The Field, the nom de plume of abstruse Stockholm-born; Berlin-bred ambientalist Axel Willner, has rather apparently spent some while toying with the notion of ATP curation of late. For following on from the comparatively sedate Looping State Of Mind of 2011, fourth full-length Cupid’s Head sees much of the weird and largely wondrous sounds that have become synonymous with the holiday camp shebangs whirr around within.
20 Seconds Of Affection, a gradual unravelling of a blossoming euphoria that’s slow and composed as a shift in season, couldn’t recall Fuck Buttons’ Tarot Sport more evocatively were it thumped out from Butlins at a decibel level audible across the water in Rhoose; A Guided Tour takes us on a labyrinthian meander through the mellow glitch and neat meshes of muffled beat renowned of BRAIDS, Blanck Mass, Fennesz and so on, all of whom could once have been heard reverberating out from some makeshift space somewhere or other eccentric; whilst Black Sea, splayed out expressively across well over eleven thoroughly ecstatic, if still somehow compact minutes, is the sound of Willner at his electronically demonstrative best. Built about a chirpy pivot that continues to ring out long into the song, it gathers much gusto as it expands like a gut to have gorged on umpteen local ales of a December weekend, motorik rhythms meeting with mechanical instrumentation and an ever deepening metre, before we’re unexpectedly dunked in an ominous throb replete with distressingly coital samples. The sort to so effortlessly penetrate Pontins’ heinously wafer-like walls, essentially. It is, akin to the bit at which you fall out the bottom of the Space Bowl flume, or the acute minute at which you surrender your every recollection to the night, a turn for the unmistakably discombobulating, and one which exhibits quite explicitly both All Tomorrow’s Parties’ and with it Willner’s nonpareil ability to shock and stupefy in flattened seconds.

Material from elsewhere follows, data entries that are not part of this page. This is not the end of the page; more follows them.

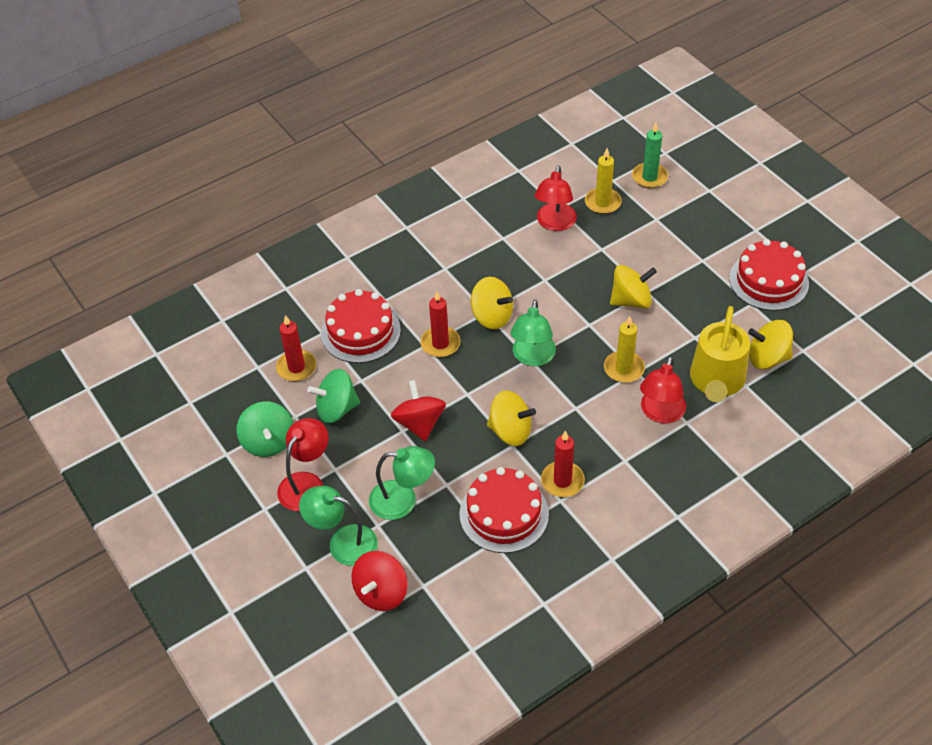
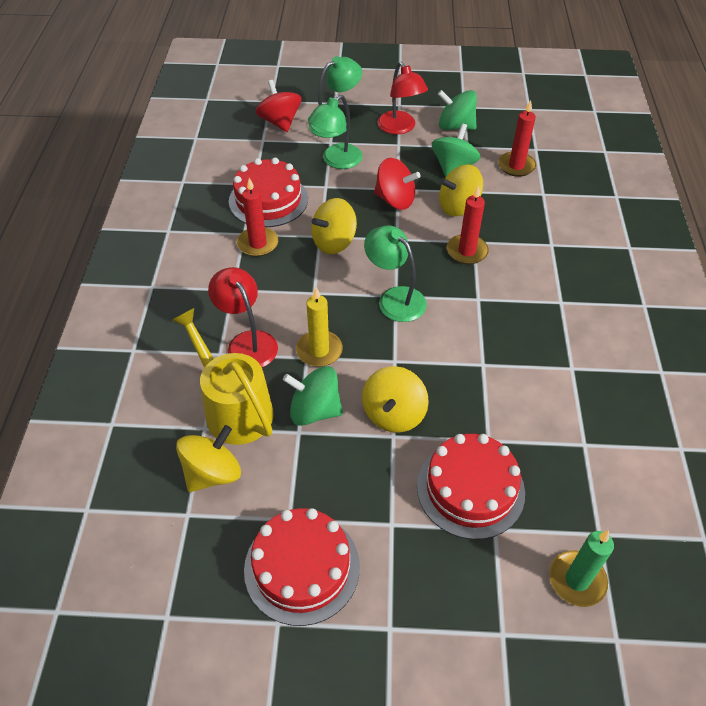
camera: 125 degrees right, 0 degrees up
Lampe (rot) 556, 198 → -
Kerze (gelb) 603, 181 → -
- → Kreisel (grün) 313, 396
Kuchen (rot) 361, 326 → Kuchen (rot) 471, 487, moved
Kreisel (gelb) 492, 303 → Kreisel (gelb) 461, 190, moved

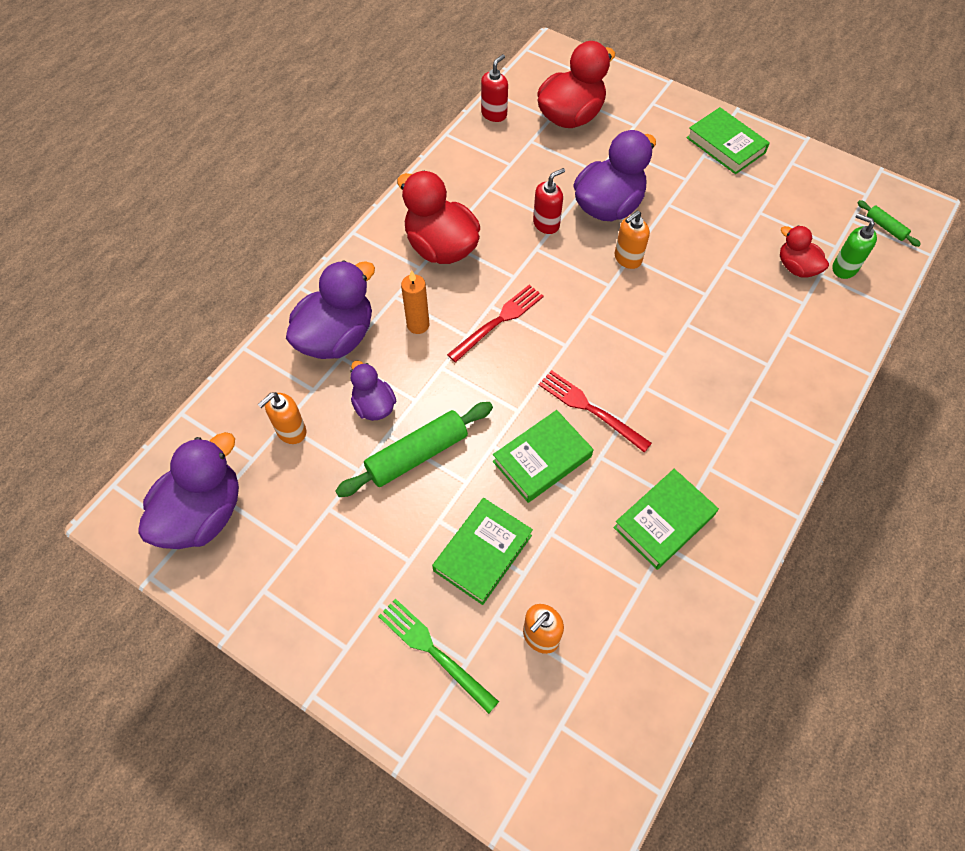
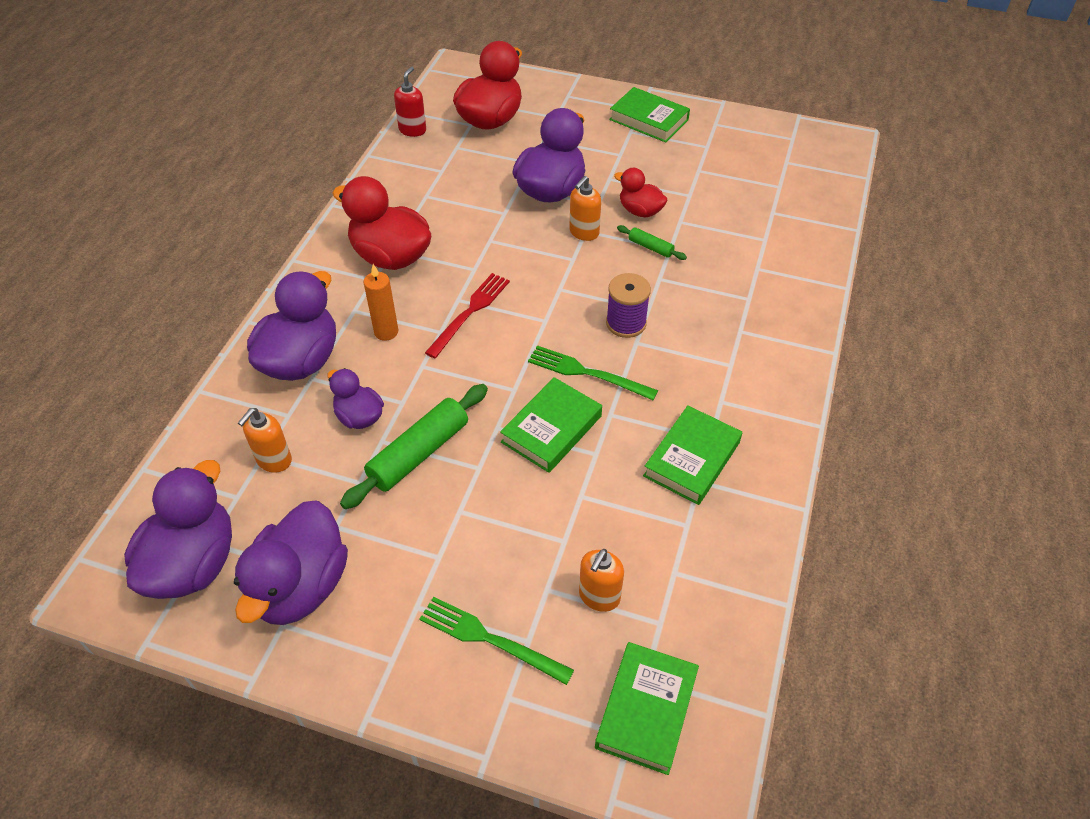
camera: 15 degrees left, 10 degrees down
Seifenspender (rot) 549, 201 → -
Seifenspender (grün) 854, 246 → -
- → Ente (lila) 291, 563
- → Garnrolle (lila) 628, 305
Buch (grün) 482, 551 → Buch (grün) 647, 708, moved
Ente (rot) 804, 251 → Ente (rot) 640, 193, moved
Nudelholz (grün) 889, 223 → Nudelholz (grün) 652, 242, moved
Gabel (rot) 595, 411 → Gabel (grün) 593, 372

And never has this been better expressed than throughout the frontal lobes of Cupid’s Head, for at its vanguard lie some of Willner’s most impressive moments to date. Aptly heady opener They Won’t See Me sees Willner turn in arguably his most ruinous four-on-the-floor phase thus far, whilst its title track – a beautifully composed and consummately executed glittery twitch – sees its author dextrously stitch together a focally intimate simplicity with a compellingly intricate backdrop to contrive a sprawling masterpiece that’s as cerebrally arousing as it is corporeally absorbing. Rarely is something this rhythmic quite so capable of inspiring meditation and movement alike with such commensurate ease.
No. No… meanwhile sees Willner disappear deeper into rather macabre aural territory, stammering vocal samples addled with static layered nervily over stuttering, if still propulsive background spasming reminiscent of the whirling of recalcitrant helicopter propellers. The ATP affiliation begins to slip from the forefront of the mind however, immersion approaching totality, and gone is the incompatible context of a mid-afternoon, mildly ambivalent Alexandra Palace. For what with this exhaustive piece having been recorded for posterity’s sake, circumstance is wholly controllable. And fortunately for Axel, it already feels fully transposable, too: free from the temporal confines in which much contemporary electronica finds itself caged, and as well suited to midday as it is midnight, Cupid’s Head is a work that will likely continue to revel in its very own excellence long after ATP conclude their End Of An Era celebrations this coming wintertime.